An important query raised by the decline in ADHF-related ED visits observed in this study pertains to the state of health and vital status of patients with HF who are no longer being seen in acute hospital settings, highlighting the critical and timely question of “where have all the patients gone?” An understanding of patients’ perspectives driving their behaviour is needed to target and mitigate deleterious health decisions. The reduced volume of patients presenting and hospitalized with ADHF may inevitably engender higher morbidity and mortality in the coming months. Ongoing surveillance of the cascade of the pandemic’s consequences on rates of adverse outcomes in patients presenting with ADHF is warranted to provide valuable lessons in cardiovascular patient care. Ongoing public education efforts on the continued availability of emergency care services and importance of seeking timely medical care, in addition to the close surveillance and management of patients with HF by clinicians throughout the COVID-19 pandemic, are likely needed.
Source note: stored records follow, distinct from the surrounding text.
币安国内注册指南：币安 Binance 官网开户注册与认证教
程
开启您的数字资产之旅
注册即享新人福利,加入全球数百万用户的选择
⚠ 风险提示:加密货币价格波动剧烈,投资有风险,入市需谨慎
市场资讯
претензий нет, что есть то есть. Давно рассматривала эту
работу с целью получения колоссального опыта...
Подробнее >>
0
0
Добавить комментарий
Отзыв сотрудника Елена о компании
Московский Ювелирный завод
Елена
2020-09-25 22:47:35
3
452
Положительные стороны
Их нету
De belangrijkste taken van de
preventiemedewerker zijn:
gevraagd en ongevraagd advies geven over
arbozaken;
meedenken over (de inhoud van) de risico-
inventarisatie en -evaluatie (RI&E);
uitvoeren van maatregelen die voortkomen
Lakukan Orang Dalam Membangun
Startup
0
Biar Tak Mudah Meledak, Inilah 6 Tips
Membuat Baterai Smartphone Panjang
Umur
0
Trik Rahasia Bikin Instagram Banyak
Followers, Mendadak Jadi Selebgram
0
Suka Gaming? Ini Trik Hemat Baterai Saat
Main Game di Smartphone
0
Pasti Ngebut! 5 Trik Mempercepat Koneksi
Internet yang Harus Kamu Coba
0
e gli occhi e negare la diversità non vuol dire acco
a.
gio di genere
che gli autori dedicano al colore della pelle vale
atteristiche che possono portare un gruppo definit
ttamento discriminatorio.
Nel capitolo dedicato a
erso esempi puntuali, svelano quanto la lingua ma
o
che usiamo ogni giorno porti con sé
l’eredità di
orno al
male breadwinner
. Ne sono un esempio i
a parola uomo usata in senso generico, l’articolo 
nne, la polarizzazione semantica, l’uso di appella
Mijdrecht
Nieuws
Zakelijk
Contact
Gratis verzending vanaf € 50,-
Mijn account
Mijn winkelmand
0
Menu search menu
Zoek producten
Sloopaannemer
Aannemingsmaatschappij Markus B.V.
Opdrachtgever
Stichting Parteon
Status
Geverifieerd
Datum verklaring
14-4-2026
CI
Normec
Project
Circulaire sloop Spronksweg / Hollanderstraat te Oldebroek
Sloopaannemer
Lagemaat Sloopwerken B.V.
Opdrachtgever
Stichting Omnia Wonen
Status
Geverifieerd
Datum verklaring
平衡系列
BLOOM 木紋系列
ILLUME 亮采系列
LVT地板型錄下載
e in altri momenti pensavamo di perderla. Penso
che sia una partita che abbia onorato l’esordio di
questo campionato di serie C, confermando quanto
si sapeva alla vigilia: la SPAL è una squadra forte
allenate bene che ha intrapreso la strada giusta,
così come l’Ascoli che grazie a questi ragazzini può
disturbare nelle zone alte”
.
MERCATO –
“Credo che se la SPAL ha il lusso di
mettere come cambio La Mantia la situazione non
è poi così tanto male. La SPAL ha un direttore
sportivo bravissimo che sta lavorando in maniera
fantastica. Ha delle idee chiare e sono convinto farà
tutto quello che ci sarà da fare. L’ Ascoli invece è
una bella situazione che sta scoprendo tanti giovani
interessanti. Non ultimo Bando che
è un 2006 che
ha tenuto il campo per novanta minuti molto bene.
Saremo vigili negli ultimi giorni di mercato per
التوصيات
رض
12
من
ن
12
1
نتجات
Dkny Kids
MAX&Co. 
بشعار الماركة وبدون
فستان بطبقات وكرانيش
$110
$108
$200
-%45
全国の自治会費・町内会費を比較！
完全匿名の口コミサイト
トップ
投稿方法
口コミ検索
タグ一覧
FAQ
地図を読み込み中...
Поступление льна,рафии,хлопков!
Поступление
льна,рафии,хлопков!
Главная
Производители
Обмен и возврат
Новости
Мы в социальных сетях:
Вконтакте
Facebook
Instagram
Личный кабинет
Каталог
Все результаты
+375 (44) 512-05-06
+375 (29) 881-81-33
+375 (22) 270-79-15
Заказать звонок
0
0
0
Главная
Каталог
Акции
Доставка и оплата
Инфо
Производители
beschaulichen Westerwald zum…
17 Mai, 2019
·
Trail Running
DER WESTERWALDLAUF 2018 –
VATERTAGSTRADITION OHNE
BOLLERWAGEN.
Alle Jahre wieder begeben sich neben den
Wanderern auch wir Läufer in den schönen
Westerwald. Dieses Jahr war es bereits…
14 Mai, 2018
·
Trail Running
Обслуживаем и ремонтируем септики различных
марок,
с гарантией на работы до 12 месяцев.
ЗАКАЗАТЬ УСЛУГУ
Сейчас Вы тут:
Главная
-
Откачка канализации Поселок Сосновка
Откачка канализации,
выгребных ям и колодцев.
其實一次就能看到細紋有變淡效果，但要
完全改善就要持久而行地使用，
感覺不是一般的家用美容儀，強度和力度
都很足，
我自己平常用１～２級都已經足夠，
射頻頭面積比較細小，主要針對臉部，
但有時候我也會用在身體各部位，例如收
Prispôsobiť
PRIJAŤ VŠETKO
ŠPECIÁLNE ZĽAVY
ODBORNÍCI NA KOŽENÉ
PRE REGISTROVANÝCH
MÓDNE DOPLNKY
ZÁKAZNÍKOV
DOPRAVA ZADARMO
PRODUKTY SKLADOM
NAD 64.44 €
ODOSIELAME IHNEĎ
Our description of the trends in ADHF-related ED volumes and hospitalization rates offers early insight into the indirect effects of the COVID-19 pandemic on patient care. Management of chronic HF is likely to be an integral component of the health system’s response to the COVID-19 pandemic, both in protecting this vulnerable population from acute and severe decompensations and in reducing the burden on hospital resources. The precipitous decline observed in ADHF-related ED visits and hospitalizations raises the timely question of how these patients are managing beyond the acute-care setting and reinforces the need for broad public education on the continued availability and safety of emergency services throughout the COVID-19 pandemic.
The authors have reported that they have received no funding relevant to the contents of this paper.
The authors have no conflicts of interest to disclose.